Then we have the command definition itself (which belongs to the Commands class, of course):

[CommandMethod("CTRLNS2")]

public void GetGeometryCmd()

{

  var doc = Application.DocumentManager.MdiActiveDocument;

  var db = doc.Database;

  var ed = doc.Editor;

  // Ask the user to select the first object (we're

  // not actually limiting selection to only surfaces)

  var peo =

    new PromptEntityOptions(

      "\nSelect first object for centerline extraction"

    );

  var per = ed.GetEntity(peo);

  if (per.Status != PromptStatus.OK)

    return;

  bool cont = true;

  double total = 0.0;

  var start = Point3d.Origin;

  var end = Point3d.Origin;

  bool first = true;

  while (cont)

  {

    using (var tr = db.TransactionManager.StartTransaction())

    {

      // Get the modelspace for write

      var bt =

        (BlockTable)tr.GetObject(

          db.BlockTableId,

          OpenMode.ForRead

        );

      var ms =

        (BlockTableRecord)tr.GetObject(

          bt[BlockTableRecord.ModelSpace],

          OpenMode.ForWrite

        );

      // Get the selected object, extract it's primitives,

      // then try to link them into sections

      var ent =

        (Entity)tr.GetObject(per.ObjectId, OpenMode.ForRead);

      var ents = ExtractPathPrimitives(ent);

      var sections = LinkPrimitivesIntoSections(ents);

      // Loop through the sections and attempt to stitch

      // them with any that have been generated already

      foreach (var section in sections)

      {

        bool connected = false;

        var newStart = start;

        var newEnd = end;

        if (first)

        {

          newStart = section.StartPoint;

          newEnd = section.EndPoint;

          first = false;

          connected = true;

        }

        else

        {

          if (SamePoint(start, section.StartPoint))

          {

            connected = true;

            newStart = section.EndPoint;

          }

          else if (SamePoint(start, section.EndPoint))

          {

            connected = true;

            newStart = section.StartPoint;

          }

          else if (SamePoint(end, section.StartPoint))

          {

            connected = true;

            newEnd = section.EndPoint;

          }

          else if (SamePoint(end, section.EndPoint))

          {

            connected = true;

            newEnd = section.StartPoint;

          }

        }

        if (!connected)

        {

          ed.WriteMessage(

            "\nSkipping non-contiguous section."

          );

          section.Clear();

        }

        else

        {

          start = newStart;

          end = newEnd;

          total += section.GetLength();

          ed.WriteMessage("\nTotal pipe length: {0}", total);

          section.WriteToBlock(tr, ms, 1);

        }

      }

      tr.Commit();

    }

    // Change the prompt and ask again, looping if appropriate

    peo.Message = "\nSelect next object";

    per = ed.GetEntity(peo);

    cont = per.Status == PromptStatus.OK;

  }

}

And then – also in the Commands class – we’ll add a few helper functions to stitch segments into one or more sections:

private List<PipeSection> LinkPrimitivesIntoSections(

  List<Curve> ents

)

{

  var sections = new List<PipeSection>();

  while (ents.Count > 0)

  {

    sections.Add(LinkSection(ents));

  }

  return sections;

}

private static PipeSection LinkSection(List<Curve> ents)

{

  var section = new PipeSection();

  // Use a flag to see whether any new segments were added in

  // the last pass

  bool foundNew = true;

  bool first = true;

  while (foundNew)

  {

    foundNew = false;

    // Loop through the entities, looking for any with the

    // same start- or end-point (but not both)
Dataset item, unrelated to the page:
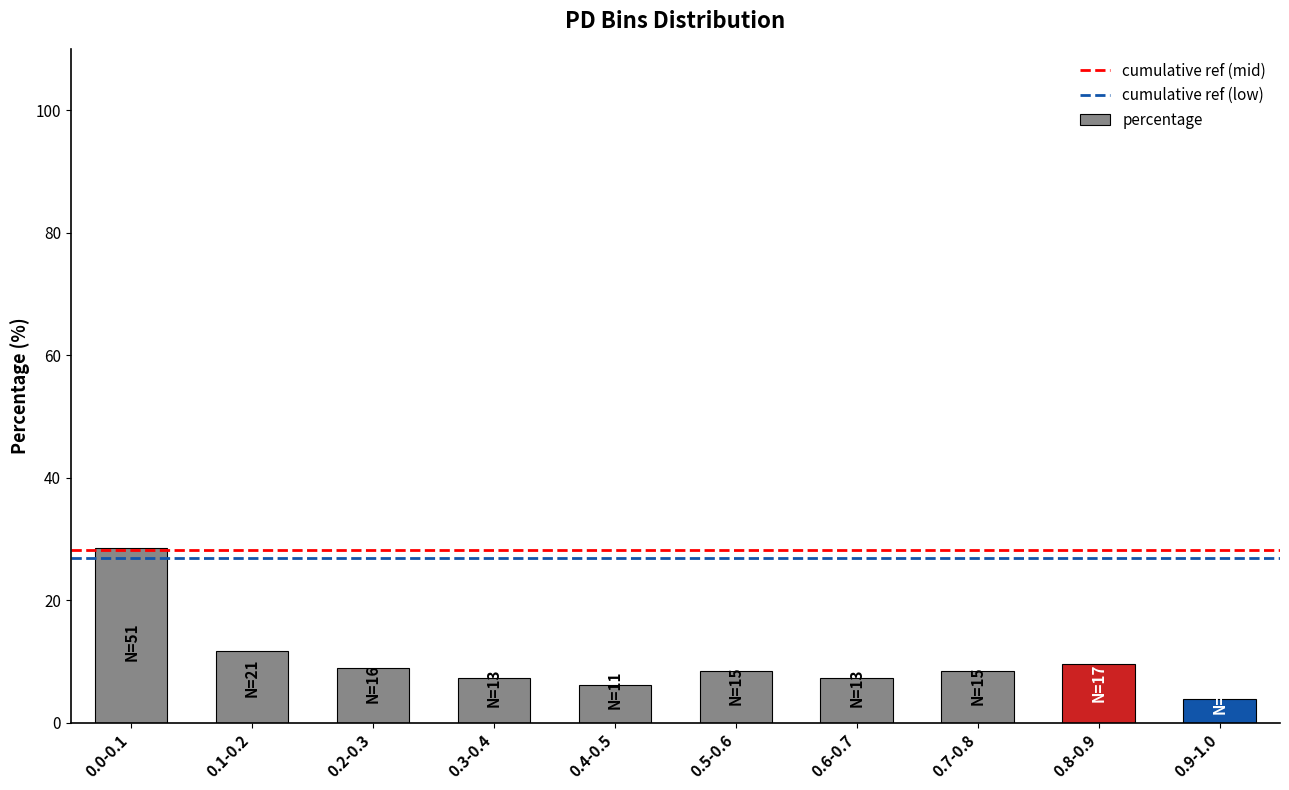

Reading left to right, list all the values displayed in this chart.

28.5	11.7	8.9	7.3	6.1	8.4	7.3	8.4	9.5	3.9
    for (int i = 0; i < ents.Count; i++)

    {

      var cur = ents;

      bool connected = false;

      var newStart = section.StartPoint;

      var newEnd = section.EndPoint;

      // The first curve in our list gets special treatment

      if (first)

      {

        newStart = cur.StartPoint;

        newEnd = cur.EndPoint;

        connected = true;

        first = false;

      }

      else

      {

        // The others we check more carefully

        if (

          SamePoint(section.StartPoint, cur.StartPoint) &&

          !SamePoint(section.EndPoint, cur.EndPoint)

        )

        {

          connected = true;

          newStart = cur.EndPoint;

        }

        else if (

          SamePoint(section.StartPoint, cur.EndPoint) &&

          !SamePoint(section.EndPoint, cur.StartPoint)

        )

        {

          connected = true;

          newStart = cur.StartPoint;

        }

        else if (

          SamePoint(section.EndPoint, cur.StartPoint) &&

          !SamePoint(section.StartPoint, cur.EndPoint)

        )

        {

          connected = true;

          newEnd = cur.EndPoint;

        }

        else if (

          SamePoint(section.EndPoint, cur.EndPoint) &&

          !SamePoint(section.StartPoint, cur.StartPoint)

        )

        {

          connected = true;

          newEnd = cur.StartPoint;

        }

      }

      // If we found a connection...

      if (connected)

      {

        // Update the section start- and end-points

        section.StartPoint = newStart;

        section.EndPoint = newEnd;

        // Remove the curve from the list and add it to our

        // section's segments

        ents.RemoveAt(i--);

        section.Segments.Add(cur);

        foundNew = true;

      }

    }

  }

  return section;

}

This code still isn’t checking for overlap, so it’s admittedly a little fragile: it will often tell you that the newly-selected section isn’t contiguous, for instance. To really be useable it would need to handle overlapping segments more elegantly. If that were done, then I think the approach would rival the one shown yesterday (i.e. CTRLINES, OVERKILL then GSL). For now yesterday’s still seems the simplest – and ultimately most effective – approach to work with.
I’d be curious to get feedback from anyone who actually tries the code shown in the last two posts and – ideally – gets the chance to compare the results with those created manually. I do think it could prove to be very useful, but no doubt some tweaks will be needed – I’ve only dealt with the edge cases shown in a small sample of piping data, for instance: there may well be others that this code works less well against.